What you are asked to do
Reproduce the records below exactly, leaving out any pictures.

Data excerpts
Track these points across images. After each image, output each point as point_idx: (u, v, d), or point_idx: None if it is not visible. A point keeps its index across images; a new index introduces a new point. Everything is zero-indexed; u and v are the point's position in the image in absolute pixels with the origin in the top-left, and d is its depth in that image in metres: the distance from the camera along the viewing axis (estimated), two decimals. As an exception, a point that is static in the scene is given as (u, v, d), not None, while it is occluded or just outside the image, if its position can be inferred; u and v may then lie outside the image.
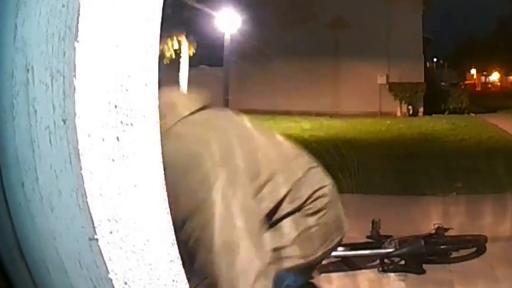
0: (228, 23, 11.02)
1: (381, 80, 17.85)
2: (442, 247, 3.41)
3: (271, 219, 1.13)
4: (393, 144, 10.00)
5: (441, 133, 10.93)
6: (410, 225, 4.21)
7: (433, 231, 3.50)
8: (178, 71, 14.63)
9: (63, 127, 0.73)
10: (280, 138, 1.36)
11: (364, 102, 17.66)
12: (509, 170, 5.41)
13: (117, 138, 0.75)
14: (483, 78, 54.19)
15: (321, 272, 1.78)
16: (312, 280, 1.45)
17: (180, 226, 0.94)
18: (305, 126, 12.84)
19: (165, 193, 0.82)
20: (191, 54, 14.76)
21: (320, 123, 13.99)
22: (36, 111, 0.78)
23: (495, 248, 3.56)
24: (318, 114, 16.15)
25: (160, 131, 0.83)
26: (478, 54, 43.81)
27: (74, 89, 0.71)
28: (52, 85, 0.74)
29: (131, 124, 0.76)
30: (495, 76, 52.38)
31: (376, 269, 3.32)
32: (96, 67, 0.72)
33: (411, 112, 17.55)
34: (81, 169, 0.72)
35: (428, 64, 26.19)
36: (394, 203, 5.21)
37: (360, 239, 3.88)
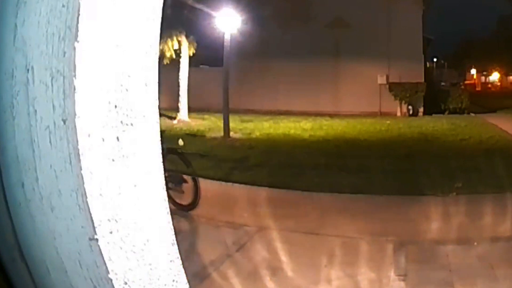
0: (228, 23, 11.00)
1: (381, 80, 17.84)
2: None
3: None
4: (393, 144, 10.00)
5: (441, 133, 10.93)
6: (410, 225, 4.21)
7: None
8: (178, 71, 14.62)
9: (63, 127, 0.73)
10: None
11: (364, 102, 17.65)
12: (509, 170, 5.40)
13: (117, 138, 0.75)
14: (483, 78, 54.15)
15: None
16: None
17: None
18: (305, 126, 12.83)
19: (165, 193, 0.82)
20: (191, 54, 14.75)
21: (320, 123, 13.99)
22: (36, 111, 0.78)
23: (495, 248, 3.56)
24: (318, 114, 16.15)
25: None
26: (478, 54, 43.73)
27: (74, 89, 0.71)
28: (52, 85, 0.74)
29: (131, 124, 0.76)
30: (495, 76, 52.33)
31: None
32: (96, 67, 0.72)
33: (411, 112, 17.55)
34: (81, 169, 0.72)
35: (428, 64, 26.16)
36: (394, 203, 5.21)
37: (359, 238, 3.89)
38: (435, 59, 41.58)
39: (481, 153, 7.62)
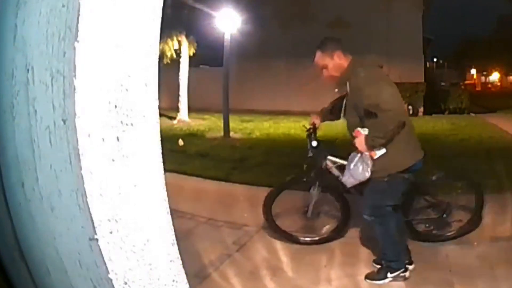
0: (228, 23, 10.99)
1: (381, 80, 17.80)
2: None
3: None
4: (393, 144, 9.96)
5: (441, 133, 10.92)
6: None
7: None
8: (178, 71, 14.62)
9: (63, 127, 0.73)
10: None
11: (364, 102, 17.62)
12: (509, 170, 5.40)
13: (117, 138, 0.75)
14: (483, 78, 54.16)
15: None
16: None
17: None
18: (305, 126, 12.77)
19: (165, 193, 0.82)
20: (191, 54, 14.75)
21: (320, 123, 13.94)
22: (36, 111, 0.78)
23: (495, 248, 3.56)
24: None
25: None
26: (478, 54, 43.68)
27: (74, 89, 0.71)
28: (52, 85, 0.74)
29: (131, 124, 0.76)
30: (495, 76, 52.34)
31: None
32: (96, 67, 0.72)
33: (411, 112, 17.51)
34: (81, 169, 0.72)
35: (428, 64, 26.15)
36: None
37: (359, 238, 3.89)
38: (435, 59, 41.59)
39: (481, 153, 7.61)
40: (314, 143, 3.73)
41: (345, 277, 3.27)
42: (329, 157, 3.64)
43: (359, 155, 3.04)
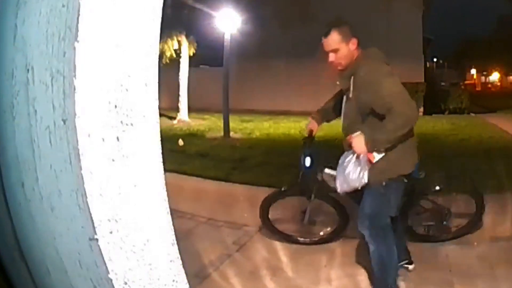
0: (228, 23, 10.99)
1: (381, 80, 17.79)
2: None
3: None
4: (393, 144, 9.95)
5: (441, 133, 10.92)
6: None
7: None
8: (178, 71, 14.62)
9: (63, 127, 0.73)
10: None
11: (364, 102, 17.60)
12: (509, 170, 5.40)
13: (117, 138, 0.75)
14: (483, 78, 54.18)
15: None
16: None
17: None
18: (305, 126, 12.74)
19: (165, 193, 0.82)
20: (191, 54, 14.75)
21: (320, 123, 13.93)
22: (36, 111, 0.78)
23: (495, 248, 3.56)
24: (318, 114, 16.09)
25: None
26: (478, 54, 43.64)
27: (74, 89, 0.71)
28: (52, 85, 0.74)
29: (131, 124, 0.76)
30: (495, 76, 52.34)
31: None
32: (96, 67, 0.72)
33: (411, 112, 17.47)
34: (81, 169, 0.72)
35: (428, 64, 26.15)
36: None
37: (359, 238, 3.89)
38: (435, 59, 41.60)
39: (481, 153, 7.61)
40: (308, 162, 3.45)
41: (345, 277, 3.27)
42: (326, 170, 3.35)
43: (354, 158, 2.73)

Response to the exercise
Track these points across images. After each image, output each point as point_idx: (u, v, d), or point_idx: None if it is not visible. A point keeps its index across images; a new index introduces a new point. Everything is zero-indexed; u and v are the point's position in the image in absolute pixels with the origin in the top-left, and d is its depth in that image in metres: the distance from the camera along the viewing axis (estimated), two decimals. As an exception, a point that is static in the scene is given as (u, v, d), not None, while it is occluded or just outside the image, if its position can be inferred; u and v may then lie outside the image.
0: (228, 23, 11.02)
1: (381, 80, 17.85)
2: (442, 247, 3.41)
3: (271, 219, 1.13)
4: (393, 144, 10.00)
5: (441, 133, 10.93)
6: (410, 225, 4.21)
7: (433, 231, 3.50)
8: (178, 71, 14.63)
9: (63, 127, 0.73)
10: (280, 138, 1.36)
11: (364, 102, 17.66)
12: (509, 170, 5.41)
13: (117, 138, 0.75)
14: (483, 78, 54.19)
15: (321, 272, 1.78)
16: (312, 280, 1.45)
17: (180, 226, 0.94)
18: (305, 126, 12.84)
19: (165, 193, 0.82)
20: (191, 54, 14.76)
21: (320, 123, 13.99)
22: (36, 111, 0.78)
23: (495, 248, 3.56)
24: (318, 114, 16.15)
25: (160, 131, 0.83)
26: (478, 54, 43.81)
27: (74, 89, 0.71)
28: (52, 85, 0.74)
29: (131, 124, 0.76)
30: (495, 76, 52.38)
31: (376, 269, 3.32)
32: (96, 67, 0.72)
33: (411, 112, 17.55)
34: (81, 169, 0.72)
35: (428, 64, 26.19)
36: (394, 203, 5.21)
37: (360, 239, 3.88)
0: (228, 23, 11.00)
1: (381, 80, 17.84)
2: None
3: None
4: (393, 144, 10.00)
5: (441, 133, 10.93)
6: (410, 225, 4.21)
7: None
8: (178, 71, 14.62)
9: (63, 127, 0.73)
10: None
11: (364, 102, 17.65)
12: (509, 170, 5.40)
13: (117, 138, 0.75)
14: (483, 78, 54.15)
15: None
16: None
17: None
18: (305, 126, 12.83)
19: (165, 193, 0.82)
20: (191, 54, 14.75)
21: (320, 123, 13.99)
22: (36, 111, 0.78)
23: (495, 248, 3.56)
24: (318, 114, 16.15)
25: None
26: (478, 54, 43.73)
27: (74, 89, 0.71)
28: (52, 85, 0.74)
29: (131, 124, 0.76)
30: (495, 76, 52.33)
31: None
32: (96, 67, 0.72)
33: (411, 112, 17.55)
34: (81, 169, 0.72)
35: (428, 64, 26.16)
36: (394, 203, 5.21)
37: (359, 238, 3.89)
38: (435, 59, 41.58)
39: (481, 153, 7.62)
0: (228, 23, 10.99)
1: (381, 80, 17.80)
2: None
3: None
4: (393, 144, 9.96)
5: (441, 133, 10.92)
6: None
7: None
8: (178, 71, 14.62)
9: (63, 127, 0.73)
10: None
11: (364, 102, 17.62)
12: (509, 170, 5.40)
13: (117, 138, 0.75)
14: (483, 78, 54.16)
15: None
16: None
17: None
18: (305, 126, 12.77)
19: (165, 193, 0.82)
20: (191, 54, 14.75)
21: (320, 123, 13.94)
22: (36, 111, 0.78)
23: (495, 248, 3.56)
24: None
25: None
26: (478, 54, 43.68)
27: (74, 89, 0.71)
28: (52, 85, 0.74)
29: (131, 124, 0.76)
30: (495, 76, 52.34)
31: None
32: (96, 67, 0.72)
33: (411, 112, 17.51)
34: (81, 169, 0.72)
35: (428, 64, 26.15)
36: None
37: (359, 238, 3.89)
38: (435, 59, 41.59)
39: (481, 153, 7.61)
40: (314, 143, 3.73)
41: (345, 277, 3.27)
42: (329, 157, 3.64)
43: (359, 155, 3.04)
0: (228, 23, 10.99)
1: (381, 80, 17.79)
2: None
3: None
4: (393, 144, 9.95)
5: (441, 133, 10.92)
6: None
7: None
8: (178, 71, 14.62)
9: (63, 127, 0.73)
10: None
11: (364, 102, 17.60)
12: (509, 170, 5.40)
13: (117, 138, 0.75)
14: (483, 78, 54.18)
15: None
16: None
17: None
18: (305, 126, 12.74)
19: (165, 193, 0.82)
20: (191, 54, 14.75)
21: (320, 123, 13.93)
22: (36, 111, 0.78)
23: (495, 248, 3.56)
24: (318, 114, 16.09)
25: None
26: (478, 54, 43.64)
27: (74, 89, 0.71)
28: (52, 85, 0.74)
29: (131, 124, 0.76)
30: (495, 76, 52.34)
31: None
32: (96, 67, 0.72)
33: (411, 112, 17.47)
34: (81, 169, 0.72)
35: (428, 64, 26.15)
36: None
37: (359, 238, 3.89)
38: (435, 59, 41.60)
39: (481, 153, 7.61)
40: (308, 162, 3.45)
41: (345, 277, 3.27)
42: (326, 170, 3.35)
43: (354, 158, 2.73)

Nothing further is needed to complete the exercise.